Tsipras allies himself with such forces, portraying the refugee influx in identical terms—as an invasion orchestrated by Turkey that Greece must counter with EU support.

Asked about Turkish Prime Minister Recep Tayyip Erdogan’s role in instigating the migrant inflows, Tsipras insisted, “The crucial thing is for us. .. to realise that we are up against a geopolitical threat. Not only because of the suffering of refugees, whom we must not treat as enemies and invaders, but from a geopolitical threat from Turkey.” Offering a proposal to collaborate with ND, he added, “And when we have such a geopolitical threat then all political forces ought to have if not solidarity then at least a framework for communication.”

Turkey, he added, is not only being provocative with the refugee crisis but also by sending an oil and gas exploration vessel into waters within Greece’s Exclusive Economic Zone (EEZ), as well as by signing a supply agreement with Libya, which cuts across Greece’s sovereign rights.

Tsipras praised the initial effectiveness of the Turkey-EU agreement. But now, he complained, with Turkey unilaterally breaking this agreement, Greece is doing nothing to force the EU to bring Turkey to task. The ND government should threaten to veto all European Council decisions if the EU “doesn’t bring Turkey into line, with the threat of sanctions if required.

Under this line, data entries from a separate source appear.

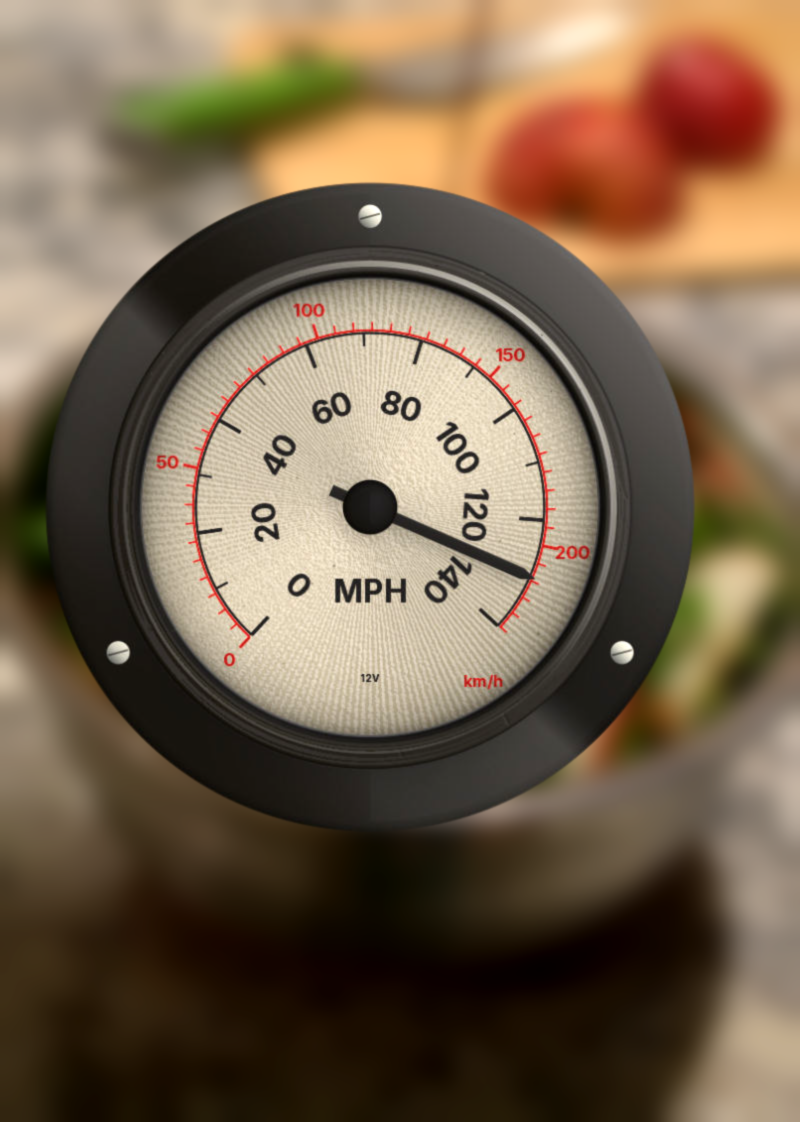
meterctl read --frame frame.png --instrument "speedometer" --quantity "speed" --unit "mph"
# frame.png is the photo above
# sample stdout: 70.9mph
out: 130mph
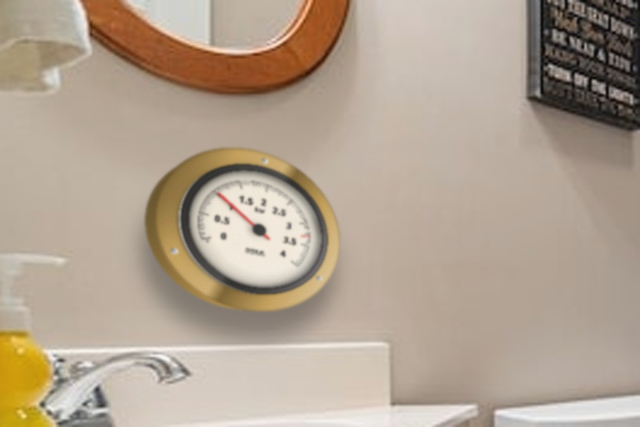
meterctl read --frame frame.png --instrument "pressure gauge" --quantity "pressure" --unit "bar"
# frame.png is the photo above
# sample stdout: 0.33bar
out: 1bar
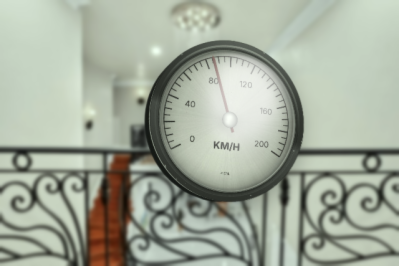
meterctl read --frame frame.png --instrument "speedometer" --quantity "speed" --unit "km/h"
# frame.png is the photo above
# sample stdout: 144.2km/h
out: 85km/h
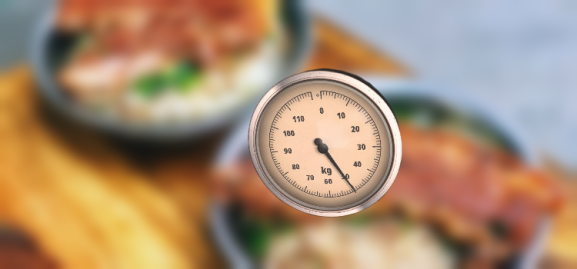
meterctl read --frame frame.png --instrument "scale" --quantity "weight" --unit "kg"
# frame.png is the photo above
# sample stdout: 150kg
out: 50kg
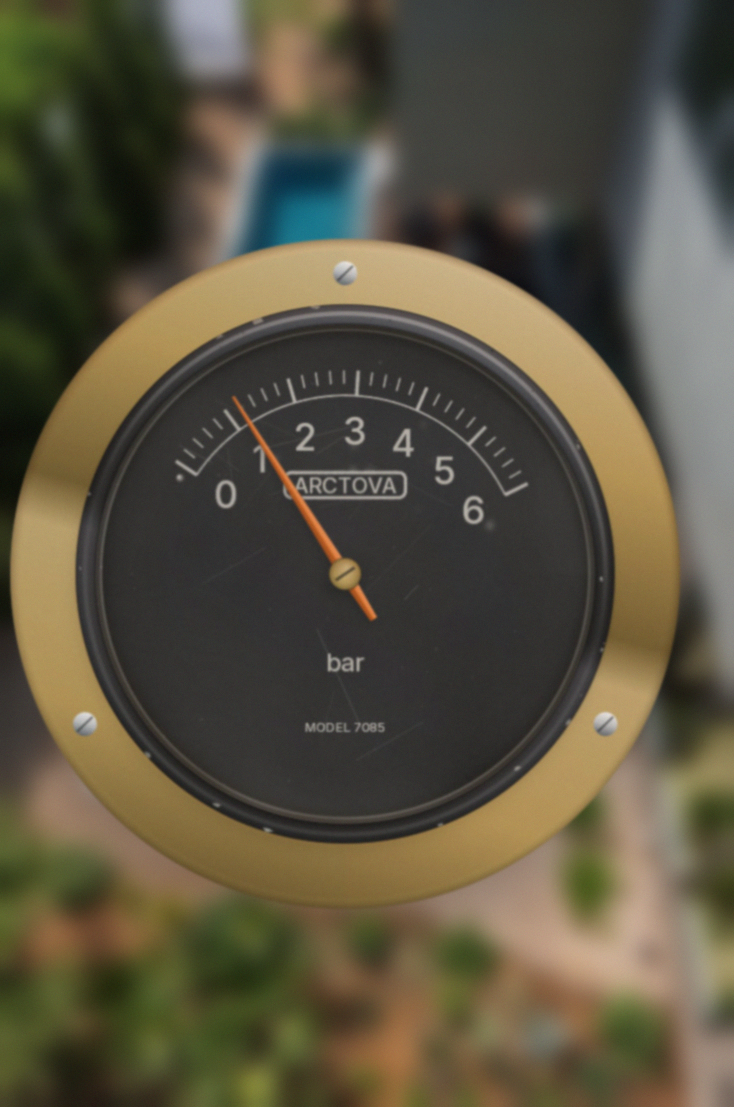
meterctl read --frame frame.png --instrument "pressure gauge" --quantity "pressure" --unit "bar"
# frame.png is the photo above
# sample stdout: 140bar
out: 1.2bar
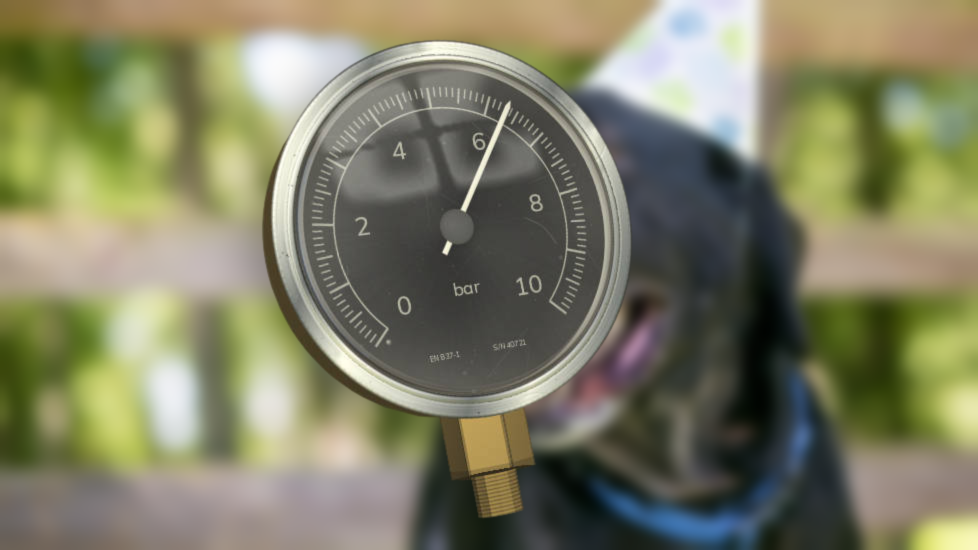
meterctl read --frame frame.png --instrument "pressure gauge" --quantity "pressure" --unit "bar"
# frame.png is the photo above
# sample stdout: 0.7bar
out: 6.3bar
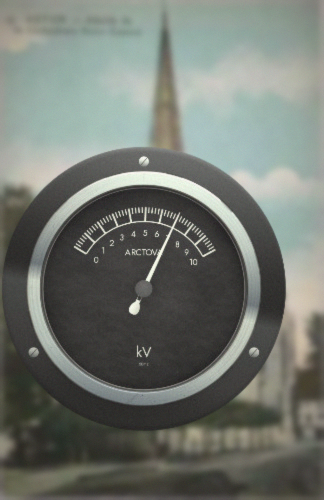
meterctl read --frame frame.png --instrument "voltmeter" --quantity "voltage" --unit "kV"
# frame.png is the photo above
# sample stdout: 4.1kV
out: 7kV
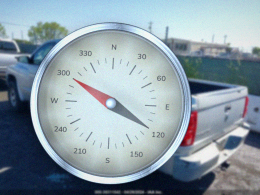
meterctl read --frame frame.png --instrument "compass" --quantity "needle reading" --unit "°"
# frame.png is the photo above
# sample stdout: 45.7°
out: 300°
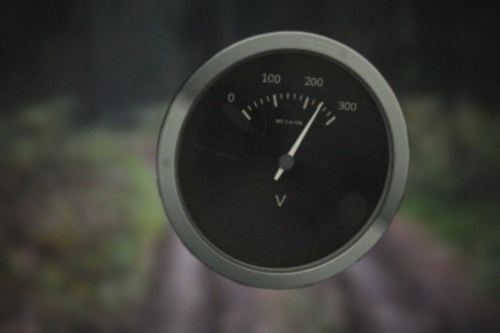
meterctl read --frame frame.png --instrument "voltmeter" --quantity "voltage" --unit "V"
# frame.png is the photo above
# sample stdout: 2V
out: 240V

“It’s not just the refugee crisis at stake. Turkey has geopolitical aims. Turkey is using refugees as a tool to reach those aims. Tomorrow we could see Turkey asserting those aims in other areas such as Turkey carrying out explorations in Greece’s EEZ based on the Turkey-Libya agreement.”

He again boasted of his own record of securing multilateral alliances including friendly relations with the US, Russia and China: “We boosted the country’s geopolitical standing.”

When the interviewer mentioned to Tsipras that Syriza Youth wanted open borders, he seized on the opportunity to stress his own reliability to the Greek ruling class: “Young people have the right to demand and even dream of Utopia… However, for those us who deal with the real world, which sometimes is brutal, this means that we have a responsibility to act based on our values.” This meant above all “safeguarding national security.”

Anti-refugee pogroms, the growth of the far right and the threat of war between Greece and Turkey—such is the legacy of the Syriza government, which pseudo-left groups everywhere hailed as a model for the struggle against austerity in Europe and internationally.

In its statement on November 13, 2015, “The Political Lessons of Syriza’s Betrayal in Greece,” the International Committee of the Fourth International insisted, “The Syriza experience points to the necessity of a fundamental political re-orientation of the working class, youth, and socialist-minded intellectuals. Faced with a global economic crisis unprecedented since the 1930s and a savage onslaught by the entire capitalist class, the working class cannot defend itself by electing new, ‘left’ capitalist governments.

“The only way forward is through a genuinely revolutionary policy, mobilizing the working class in Greece and internationally in struggle. It requires a direct assault on the capitalist class, the confiscation of their wealth, the seizure of the major banks and productive forces, in order to place them under the democratic control of working people, and the creation of workers states across Europe and the world.”

Acting on that warning, which has since been vindicated by the actions of Syriza and by Podemos in Spain, Jeremy Corbyn’s Labour Party in the UK and Bernie Sanders in the US, must become the new axis of struggle for the Greek, European and international working class.